05 September 2023
A sustainable path to soil health and biodiversity
by Siviwe Malongweni, Research Coordinator: Agriculture & Soil Carbon
On August 24, 2023, the AgriCarbon team had the privilege of attending The Swartland Kleingraan Ontwikkelings Groep (SKOG) Farmer’s Day event in Malmesbury. Among the presenters were Dr Johann Strauss and Mr Rens Smit, who unveiled the remarkable results of the Departement Landbou Wes-Kaap (DLWK) Conservation Agriculture trial’s grazing management – a study that has been making waves in the regenerative farming community (Figure 1).
Figure 1. Top: The AgriCarbon team that attended the Farmer’s Day event. Bottom: The grazing management plot of the Departement Landbou Wes-Kaap (DLWK) Conservation Agriculture trial.
In their presentation the two researchers advanced compelling arguments in support of integrating livestock into cropping systems, a practice known to enhance soil health and biodiversity. This experiment, initiated in 1996, has highlighted the potential to harmonise agricultural practices with environmental stewardship. A key outcome was that the carbon levels in the DLWK experiment’s soil experienced a remarkable transformation over the course of the experiment. By following the three principles of Conservation Agriculture (minimum soil disturbance, maximising soil cover, as well as crop diversity -including livestock and legumes), the soil’s carbon (SOC) content surged from around 0.5% to an impressive 1.5% over the trial years. This advancement is particularly noteworthy given the shallow and rocky nature of the region’s soil, exemplifying the regenerative potential even in challenging environments. The benefits of this approach continue beyond soil enrichment. Dr Strauss highlighted that the integration of livestock brought about an additional environmental boon: a reduction in the usage of synthetic nitrogen fertilisers. This shift contributes to soil health and aligns with sustainable practices by curtailing greenhouse gas emissions. Fewer ammonia and nitrogen oxides released into the atmosphere mean a lighter carbon footprint – a significant stride toward mitigating climate change. Previous studies by AgriCarbon partner Trace & Save into the impacts of increased SOC on levels on pasture water use efficiency, show that farmers with SOC levels of 2,3% and above are more than 20% more water efficient than farmers with SOC levels of 1,7% and below. (see table below)

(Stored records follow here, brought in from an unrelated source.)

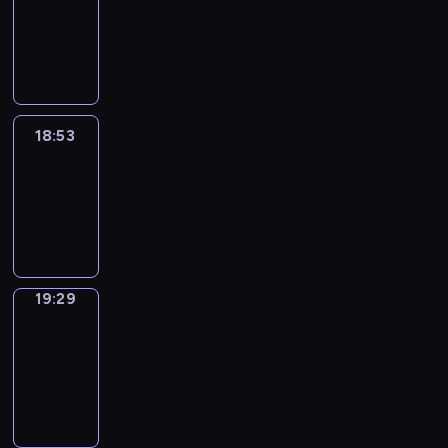
18:43
-
18:53
18:53
Life
Around
18:53
-
19:29
19:29
Get
a
Call
19:29
-
19:33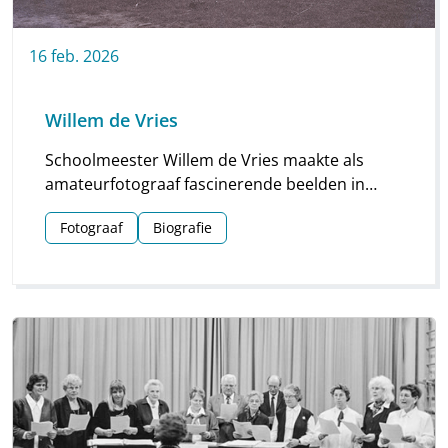
16
feb.
2026
Willem de Vries
Schoolmeester Willem de Vries maakte als
amateurfotograaf fascinerende beelden in
Linde en omgeving. Groepsfoto’s van
Fotograaf
Biografie
schoolkinderen, portretten en beelden van
natuur en platteland vormen deze unieke
collectie.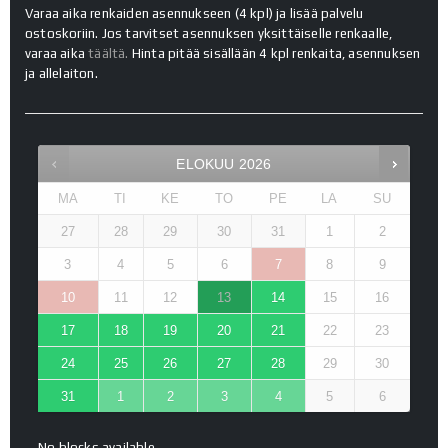
Varaa aika renkaiden asennukseen (4 kpl) ja lisää palvelu
ostoskoriin. Jos tarvitset asennuksen yksittäiselle renkaalle,
varaa aika
täältä.
Hinta pitää sisällään 4 kpl renkaita, asennuksen
ja allelaiton.
ELOKUU
2026
MA
TI
KE
TO
PE
LA
SU
27
28
29
30
31
1
2
3
4
5
6
7
8
9
10
11
12
13
14
15
16
17
18
19
20
21
22
23
24
25
26
27
28
29
30
31
1
2
3
4
5
6
No blocks available.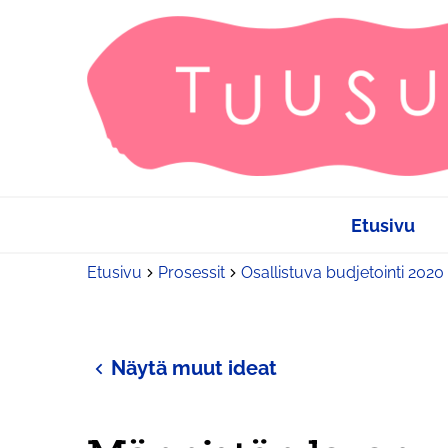
Etusivu
Etusivu
Prosessit
Osallistuva budjetointi 2020
Näytä muut ideat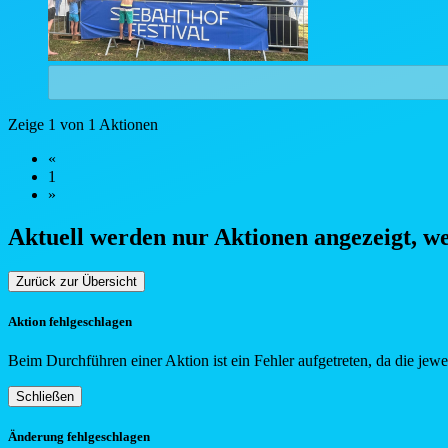
Zeige 1 von 1 Aktionen
«
1
»
Aktuell werden nur Aktionen angezeigt, w
Zurück zur Übersicht
Aktion fehlgeschlagen
Beim Durchführen einer Aktion ist ein Fehler aufgetreten, da die jew
Schließen
Änderung fehlgeschlagen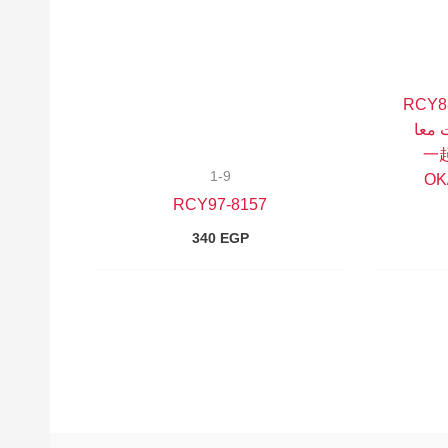
8157-R
ت معا
(RCYAK-
1-9
OK
8157-RCY97
340
EGP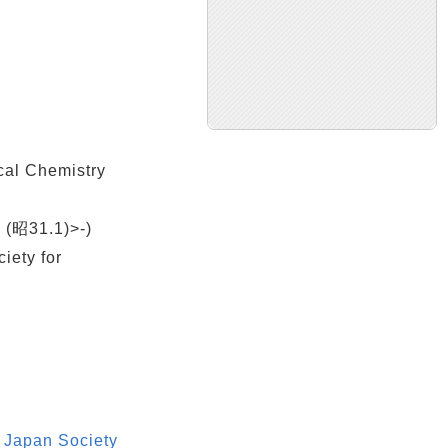
al Chemistry
1.1)>-)
ety for
e Japan Society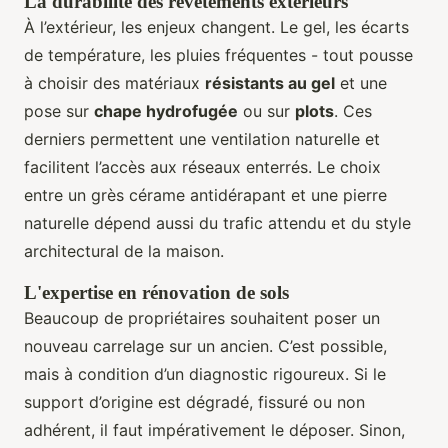
La durabilité des revêtements extérieurs
À l’extérieur, les enjeux changent. Le gel, les écarts
de température, les pluies fréquentes - tout pousse
à choisir des matériaux
résistants au gel
et une
pose sur
chape hydrofugée
ou sur
plots
. Ces
derniers permettent une ventilation naturelle et
facilitent l’accès aux réseaux enterrés. Le choix
entre un grès cérame antidérapant et une pierre
naturelle dépend aussi du trafic attendu et du style
architectural de la maison.
L'expertise en rénovation de sols
Beaucoup de propriétaires souhaitent poser un
nouveau carrelage sur un ancien. C’est possible,
mais à condition d’un diagnostic rigoureux. Si le
support d’origine est dégradé, fissuré ou non
adhérent, il faut impérativement le déposer. Sinon,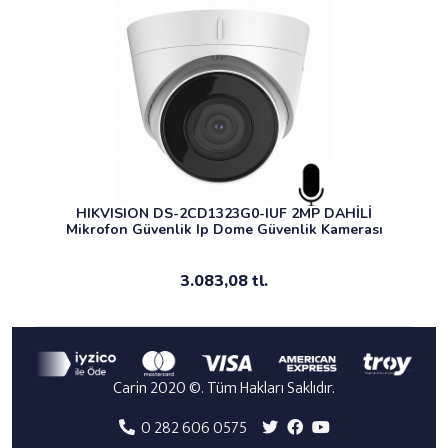
HIKVISION DS-2CD1323G0-IUF 2MP DAHİLİ
Mikrofon Güvenlik Ip Dome Güvenlik Kamerası
3.083,08 tl.
Carin 2020 ©. Tüm Hakları Saklıdır.
0 282 606 0575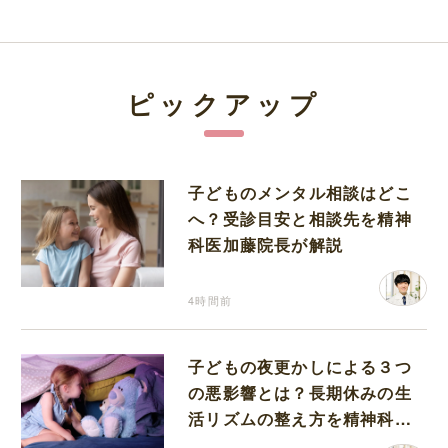
ピックアップ
子どものメンタル相談はどこ
へ？受診目安と相談先を精神
科医加藤院長が解説
4時間前
子どもの夜更かしによる３つ
の悪影響とは？長期休みの生
活リズムの整え方を精神科医
が解説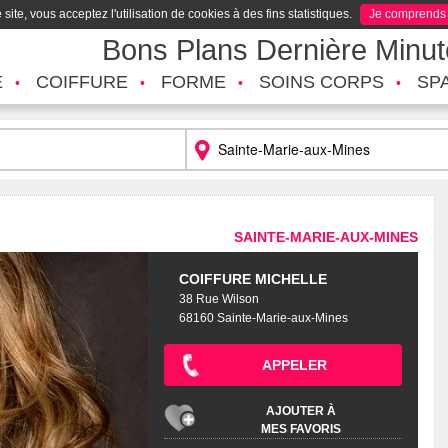
site, vous acceptez l'utilisation de cookies à des fins statistiques.
Je comprends
Bons Plans Dernière Minu
É
COIFFURE
FORME
SOINS CORPS
SP
SAINTE-MARIE-AUX-MINES
COIFFURE MICHELLE
38 Rue Wilson
68160 Sainte-Marie-aux-Mines
APPELER
AJOUTER À
MES FAVORIS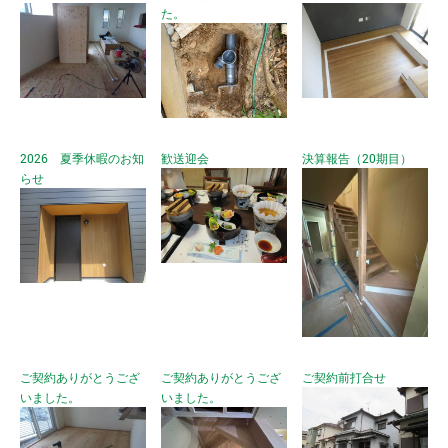
た。
2026 夏季休暇のお知
歓送迎会
決算報告（20期目）
らせ
ご契約ありがとうござ
ご契約ありがとうござ
ご契約前打合せ
いました。
いました。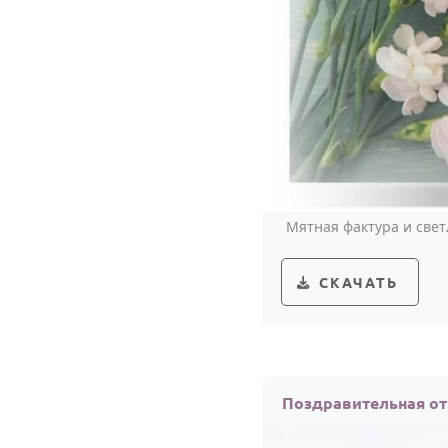
Мятная фактура и све
СКАЧАТЬ
Поздравительная от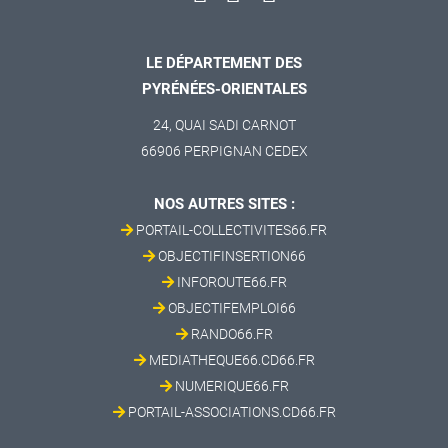
LE DÉPARTEMENT DES
PYRÉNÉES-ORIENTALES
24, QUAI SADI CARNOT
66906 PERPIGNAN CEDEX
NOS AUTRES SITES :
PORTAIL-COLLECTIVITES66.FR
OBJECTIFINSERTION66
INFOROUTE66.FR
OBJECTIFEMPLOI66
RANDO66.FR
MEDIATHEQUE66.CD66.FR
NUMERIQUE66.FR
PORTAIL-ASSOCIATIONS.CD66.FR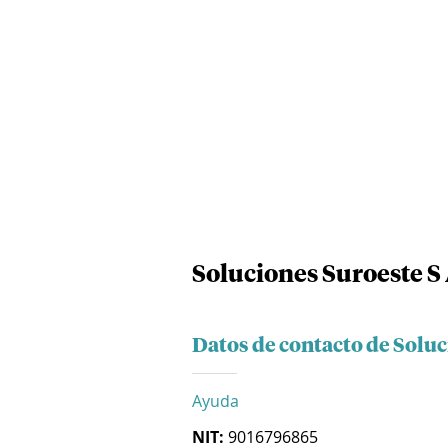
Soluciones Suroeste S 
Datos de contacto de Soluc
Ayuda
NIT:
9016796865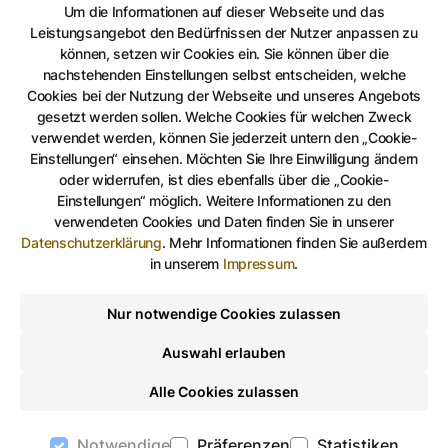
Haushalts mitgewirkt haben.“
Um die Informationen auf dieser Webseite und das
Leistungsangebot den Bedürfnissen der Nutzer anpassen zu
Der Haushaltsplan weist ein Gesamtvolumen von
können, setzen wir Cookies ein. Sie können über die
nachstehenden Einstellungen selbst entscheiden, welche
über 400 Millionen Euro im Ergebnishaushalt sowie
Cookies bei der Nutzung der Webseite und unseres Angebots
Investitionen in Höhe von rund 58 Millionen Euro
gesetzt werden sollen. Welche Cookies für welchen Zweck
aus.
verwendet werden, können Sie jederzeit untern den „Cookie-
Einstellungen“ einsehen. Möchten Sie Ihre Einwilligung ändern
Die Haushaltssatzung einschließlich aller Anlagen ist
oder widerrufen, ist dies ebenfalls über die „Cookie-
Einstellungen“ möglich. Weitere Informationen zu den
ab dem 19. Dezember 2025 auf der Internetseite der
verwendeten Cookies und Daten finden Sie in unserer
Stadt Gera abrufbar. Darüber hinaus liegt der
Datenschutzerklärung
.
Mehr Informationen finden Sie außerdem
Haushalt 2026 während der Öffnungszeiten des
in unserem
Impressum
.
Stadtservices H35 (Heinrichstraße 35, 07545 Gera) in
Nur notwendige Cookies zulassen
der Zeit vom 19. Dezember 2025 bis 23. Januar 2026
öffentlich aus.
Auswahl erlauben
Alle Cookies zulassen
Auf Facebook teilen
Auf Twitter teilen
Per Link teilen
shareViaEma
Notwendige
Präferenzen
Statistiken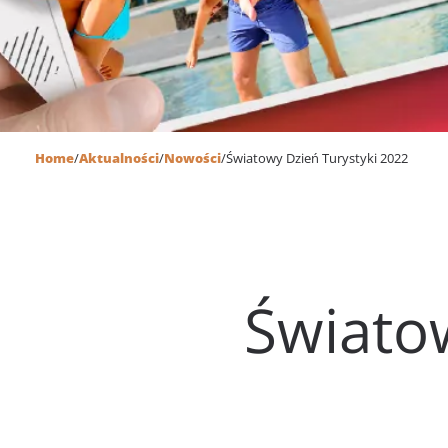
Home
/
Aktualności
/
Nowości
/
Światowy Dzień Turystyki 2022
Świato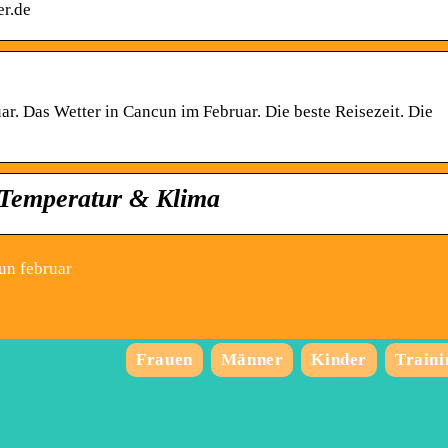
er.de
r. Das Wetter in Cancun im Februar. Die beste Reisezeit. Die
 Temperatur & Klima
un februar
Frauen
Männer
Kinder
Traini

A visual testament to the transformative power of this method was seen in the rejuvenation of a previously dry farm dam. Filling to the brim for the first time since 2007 (due to the high volume of rainfall in June), the water in the dam came from the subsoil and not from runoff, so the water is clear with no sediment. Dr Strauss attributes this to the holistic approach of integrating livestock, highlighting how it mitigates resource depletion and environmental stressors while harmonising with the hydrosphere. The significance of these findings extends beyond the experiment itself. Mr Smit emphasised that integrated systems offer diverse landscapes that support biodiversity and foster adaptability in the face of socioeconomic and climatic fluctuations.
Dr Strauss’s positions on these practices are not isolated; they are echoed in an ever-growing body of published literature which supports the transition to regenerative farming systems. Integrating livestock into cropping systems isn’t just a method; it’s a path towards a sustainable and harmonious relationship between agriculture and the environment. In closing, the DLWK grazing management presented by Johann and Rens, presents a transformational approach to agriculture that replenishes the soil, revitalises waterways, and drives sustainability in a key sector of the economy. As we reflect on the insights from the day, it is clear that those striving for enriched soil health, elevated yields, and biodiversity should consider embracing livestock integration into their cropping systems. In doing so, we nurture the land and forge a resilient path forward for farming.